Some religious commentators have been repeating ad nauseam that the answer to the vocations’ crisis is to re-invent traditional seminaries, to turn the clock back to the 1950s, to sponsor a more traditional Catholicism. This is not so much a solution as part of the problem. This circling of the wagons and insecurely reverting to an enclosed, persecuted Church is at odds with the faith of the people and is a recipe for disaster. It’s a Church retiring to the sidelines, ministering to a decreasing number of Amish-type ‘real’ Catholics and betraying that universal reality we describe as ‘catholic’. It’s defeatism at its very worst. It’s a recipe for withdrawal from the world – the opposite of the very spirit of the Second Vatican Council.
Another myth is that the reason for the vocations crisis is that priests do not exhibit ‘joy in their vocation’. Joy is a difficult sweet to suck on because fundamentally it’s communicated not by organising large groups and singing happy songs but by living an authentic life.
People see through the happy-clappy joy, that mixture of naivety and piosity that has a hollow centre and crumbles under pressure. After what the Irish priesthood has endured for the last few decades this kind of ‘joy’ is whistling past the graveyard because it does not incorporate the reality of a lived life. Vocations, based on a false joy, will perish on the vine. As we already know.
Having said all that, it does seem as if at last the debate on the future of the Irish Catholic priesthood is taking off. Hopefully the debate will deal with the issues rather than end up lobbing grenades over a high wall.
St Thomas Aquinas, for example, in his famous Summa, always started by presenting fairly and honestly the arguments of those who opposed him before he attempted to refute them – a long-admired Dominican tradition. It’s a lesson we could all learn.
Note: My book, Who will break the bread for us?, deals with this issue in greater detail and is now available on Kindle.
We have a “cultic priest shortage” in Canada as well. It is not severe, as priests have been recruited from Poland, Asia, and Africa. I know that this has it’s limitations too, but, if we were really in a dire situation, the laity have been prepared and are ready to step in. Canadian Catholic bishops saw to it, that the laity were prepared for ministry after Vatican II. Yet, there is still concern for the priest shortage, and I would rather, the Universal Church, looked to women. I believe that there needs to be a synod on women in ministry. Today, being the Feast of the Nativity of Mary, I suspect, Mary would endorse that idea!

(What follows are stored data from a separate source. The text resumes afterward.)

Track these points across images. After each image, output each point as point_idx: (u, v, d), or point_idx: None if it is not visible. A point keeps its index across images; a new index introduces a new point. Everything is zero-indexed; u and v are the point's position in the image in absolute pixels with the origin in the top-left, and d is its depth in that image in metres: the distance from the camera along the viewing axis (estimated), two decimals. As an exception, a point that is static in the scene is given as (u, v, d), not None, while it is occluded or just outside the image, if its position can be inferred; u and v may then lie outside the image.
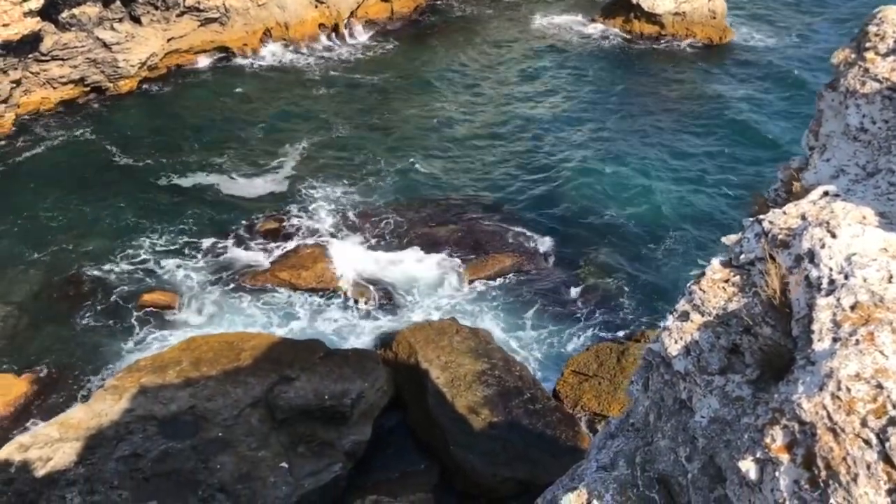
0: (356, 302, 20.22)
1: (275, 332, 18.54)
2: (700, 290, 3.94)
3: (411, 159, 26.35)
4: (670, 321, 3.95)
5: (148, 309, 19.66)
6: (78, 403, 16.36)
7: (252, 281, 20.68)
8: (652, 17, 36.35)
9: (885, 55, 4.67)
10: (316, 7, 35.47)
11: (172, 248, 21.83)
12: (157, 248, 21.77)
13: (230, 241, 22.16)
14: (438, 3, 39.88)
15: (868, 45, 4.78)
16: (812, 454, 2.73)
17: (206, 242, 22.07)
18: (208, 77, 31.99)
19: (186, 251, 21.73)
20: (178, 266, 21.16)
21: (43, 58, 27.44)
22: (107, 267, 20.98)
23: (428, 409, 16.01)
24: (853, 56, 4.79)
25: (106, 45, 29.05)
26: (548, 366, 18.24)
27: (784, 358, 3.33)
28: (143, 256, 21.44)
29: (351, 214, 23.34)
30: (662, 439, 4.07)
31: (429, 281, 21.00)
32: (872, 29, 4.83)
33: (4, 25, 23.80)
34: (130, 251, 21.60)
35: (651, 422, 4.25)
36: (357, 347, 18.14)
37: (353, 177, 25.20)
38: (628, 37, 36.30)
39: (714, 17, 36.38)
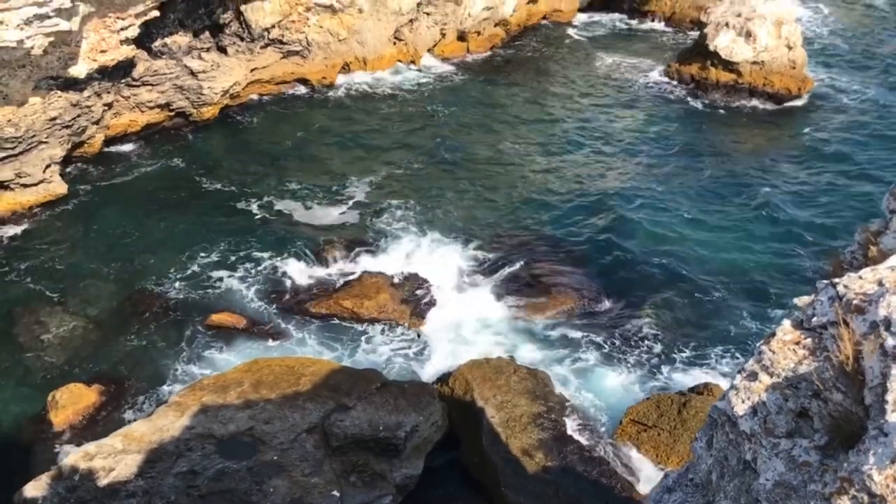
0: (417, 334, 20.35)
1: (334, 360, 18.79)
2: (770, 350, 3.89)
3: (478, 193, 26.57)
4: (738, 380, 3.90)
5: (215, 329, 20.20)
6: (141, 417, 16.85)
7: (316, 307, 21.06)
8: (729, 66, 35.95)
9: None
10: (394, 44, 36.36)
11: (241, 270, 22.44)
12: (227, 270, 22.41)
13: (298, 267, 22.66)
14: (514, 42, 40.39)
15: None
16: (881, 528, 2.66)
17: (275, 267, 22.62)
18: (287, 106, 33.05)
19: (254, 274, 22.31)
20: (246, 288, 21.72)
21: (134, 83, 28.84)
22: (178, 285, 21.70)
23: (481, 447, 15.92)
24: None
25: (193, 73, 30.35)
26: (606, 413, 17.92)
27: (855, 426, 3.25)
28: (214, 277, 22.10)
29: (416, 246, 23.60)
30: (724, 499, 4.00)
31: (489, 317, 20.99)
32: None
33: (102, 52, 25.12)
34: (201, 271, 22.30)
35: (713, 480, 4.18)
36: (414, 380, 18.22)
37: (421, 208, 25.52)
38: (703, 84, 35.94)
39: (794, 67, 35.76)
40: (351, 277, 22.15)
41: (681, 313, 21.13)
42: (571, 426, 16.41)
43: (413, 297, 21.46)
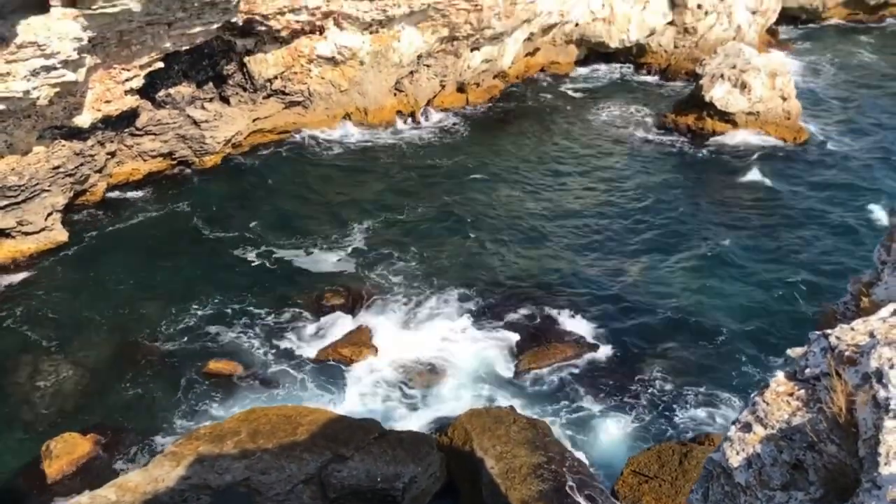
0: (413, 383, 20.22)
1: (332, 409, 18.65)
2: (764, 401, 3.90)
3: (477, 242, 26.69)
4: (732, 431, 3.91)
5: (212, 377, 20.10)
6: (137, 467, 16.65)
7: (315, 356, 20.99)
8: (725, 116, 36.46)
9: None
10: (395, 95, 36.94)
11: (239, 318, 22.42)
12: (225, 318, 22.40)
13: (296, 315, 22.65)
14: (512, 93, 41.01)
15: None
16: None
17: (273, 314, 22.61)
18: (287, 155, 33.42)
19: (253, 322, 22.28)
20: (244, 336, 21.68)
21: (137, 132, 29.24)
22: (175, 334, 21.66)
23: (481, 499, 15.70)
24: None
25: (195, 123, 30.78)
26: (606, 463, 17.72)
27: (849, 478, 3.25)
28: (211, 325, 22.07)
29: (415, 295, 23.62)
30: (722, 553, 3.96)
31: (488, 366, 20.91)
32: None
33: (107, 102, 25.53)
34: (199, 319, 22.28)
35: (710, 534, 4.15)
36: (412, 430, 18.05)
37: (421, 256, 25.61)
38: (699, 134, 36.39)
39: (788, 118, 36.27)
40: (350, 326, 22.11)
41: (681, 362, 21.05)
42: (572, 477, 16.21)
43: (412, 346, 21.39)
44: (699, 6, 44.81)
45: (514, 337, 21.84)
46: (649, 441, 18.22)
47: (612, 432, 18.78)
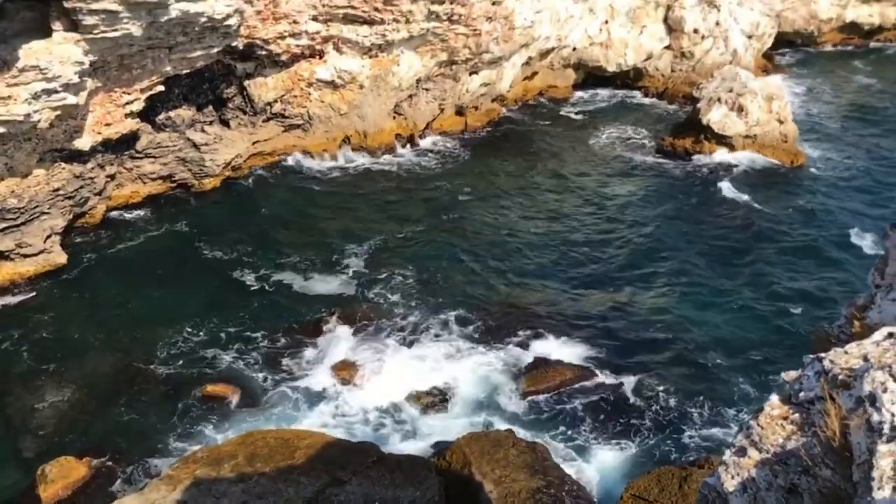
0: (412, 405, 20.14)
1: (330, 432, 18.55)
2: (758, 425, 3.91)
3: (475, 265, 26.71)
4: (727, 455, 3.90)
5: (209, 400, 20.01)
6: (133, 491, 16.52)
7: (313, 379, 20.91)
8: (722, 139, 36.68)
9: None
10: (394, 118, 37.17)
11: (238, 340, 22.37)
12: (223, 341, 22.35)
13: (296, 338, 22.60)
14: (511, 117, 41.28)
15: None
16: None
17: (272, 337, 22.57)
18: (287, 178, 33.55)
19: (251, 345, 22.23)
20: (242, 359, 21.62)
21: (137, 155, 29.36)
22: (173, 356, 21.60)
23: (479, 524, 15.57)
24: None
25: (195, 146, 30.93)
26: (606, 488, 17.61)
27: (844, 503, 3.25)
28: (209, 348, 22.01)
29: (414, 317, 23.59)
30: (718, 579, 3.94)
31: (487, 389, 20.83)
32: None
33: (107, 125, 25.66)
34: (197, 342, 22.23)
35: (707, 559, 4.13)
36: (410, 454, 17.95)
37: (419, 280, 25.61)
38: (697, 157, 36.57)
39: (785, 141, 36.49)
40: (348, 349, 22.06)
41: (681, 384, 20.99)
42: (571, 502, 16.08)
43: (410, 369, 21.33)
44: (696, 31, 45.28)
45: (513, 360, 21.79)
46: (649, 465, 18.10)
47: (612, 456, 18.68)
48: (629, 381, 21.11)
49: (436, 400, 20.38)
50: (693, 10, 45.07)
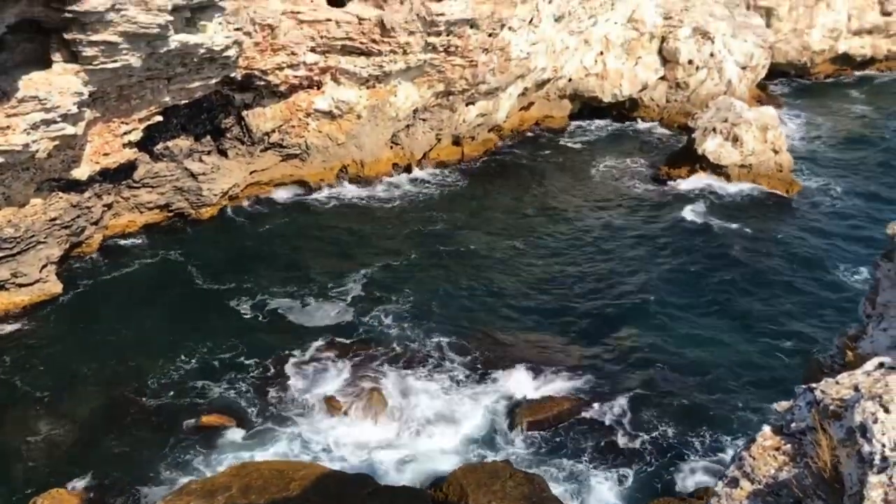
0: (407, 436, 19.97)
1: (325, 464, 18.39)
2: (750, 456, 3.88)
3: (472, 296, 26.68)
4: (720, 487, 3.87)
5: (205, 431, 19.83)
6: (125, 523, 16.32)
7: (309, 408, 20.77)
8: (717, 168, 36.91)
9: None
10: (391, 148, 37.38)
11: (233, 371, 22.24)
12: (219, 371, 22.21)
13: (291, 368, 22.47)
14: (507, 146, 41.52)
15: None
16: None
17: (268, 367, 22.44)
18: (284, 207, 33.64)
19: (246, 374, 22.10)
20: (237, 389, 21.47)
21: (135, 184, 29.44)
22: (167, 386, 21.45)
23: (475, 557, 15.37)
24: (908, 227, 4.85)
25: (193, 175, 31.04)
26: (603, 519, 17.42)
27: (836, 535, 3.22)
28: (204, 378, 21.87)
29: (410, 345, 23.52)
30: None
31: (483, 419, 20.69)
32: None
33: (105, 155, 25.78)
34: (192, 372, 22.10)
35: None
36: (406, 485, 17.78)
37: (417, 310, 25.56)
38: (691, 186, 36.73)
39: (780, 170, 36.71)
40: (345, 378, 21.95)
41: (679, 415, 20.86)
42: (568, 534, 15.91)
43: (406, 399, 21.20)
44: (690, 62, 45.76)
45: (510, 391, 21.67)
46: (648, 496, 17.95)
47: (610, 487, 18.50)
48: (626, 412, 20.98)
49: (432, 430, 20.22)
50: (687, 42, 45.59)
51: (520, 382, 22.03)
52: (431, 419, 20.55)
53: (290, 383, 21.81)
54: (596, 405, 21.23)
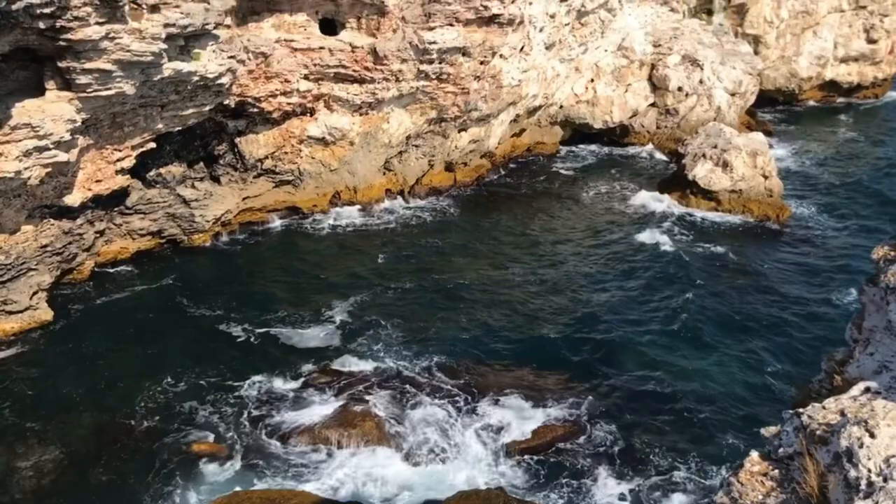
0: (400, 463, 19.83)
1: (317, 492, 18.22)
2: (738, 482, 3.89)
3: (464, 322, 26.64)
4: (709, 513, 3.87)
5: (195, 459, 19.65)
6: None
7: (300, 436, 20.61)
8: (708, 194, 37.16)
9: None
10: (384, 174, 37.54)
11: (223, 398, 22.09)
12: (209, 398, 22.06)
13: (282, 394, 22.35)
14: (499, 172, 41.75)
15: (907, 242, 4.89)
16: None
17: (258, 394, 22.31)
18: (276, 233, 33.67)
19: (237, 402, 21.95)
20: (227, 417, 21.32)
21: (127, 211, 29.42)
22: (157, 414, 21.27)
23: (468, 586, 15.21)
24: (892, 253, 4.90)
25: (185, 202, 31.05)
26: (597, 547, 17.27)
27: (824, 561, 3.22)
28: (194, 406, 21.72)
29: (403, 372, 23.42)
30: None
31: (477, 446, 20.57)
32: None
33: (97, 181, 25.80)
34: (182, 400, 21.94)
35: None
36: (399, 513, 17.62)
37: (407, 335, 25.51)
38: (683, 212, 36.96)
39: (771, 196, 36.97)
40: (337, 404, 21.82)
41: (670, 442, 20.79)
42: (562, 562, 15.77)
43: (398, 426, 21.08)
44: (680, 89, 46.26)
45: (503, 417, 21.58)
46: (641, 523, 17.83)
47: (603, 514, 18.37)
48: (618, 439, 20.90)
49: (425, 458, 20.09)
50: (677, 69, 46.13)
51: (513, 409, 21.95)
52: (424, 446, 20.42)
53: (282, 410, 21.66)
54: (588, 432, 21.14)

Plan C. Maybe a dose of reality is necessary. Instead of focusing on the shortage of priests ,ask the other question,is there too many Churches in close proximity. After all when most of the Churches were established it was in an era when most people had to walk to Mass. Now almost everyone has transport. The Parish where I live has three Churches ,all two miles apart from each other. The attendance at present would only justify one Church, which two priests could manage easily. I know it would be very traumatic but it may come to that eventually anyway.
It’s not the end of the world if there are less Masses. Perhaps people will have to travel further to attend Mass. Perhaps it will be that bit more difficult to get Confession. Maybe we’ll try harder to avoid sin? But we can work around those challenges. In times of persecution in the Eastern Bloc, Catholics survived and even thrived. The Catholics in Ireland will be no different. Let’s look forward to the challenges of the future with confident and expectant hope that God rewards faithfulness.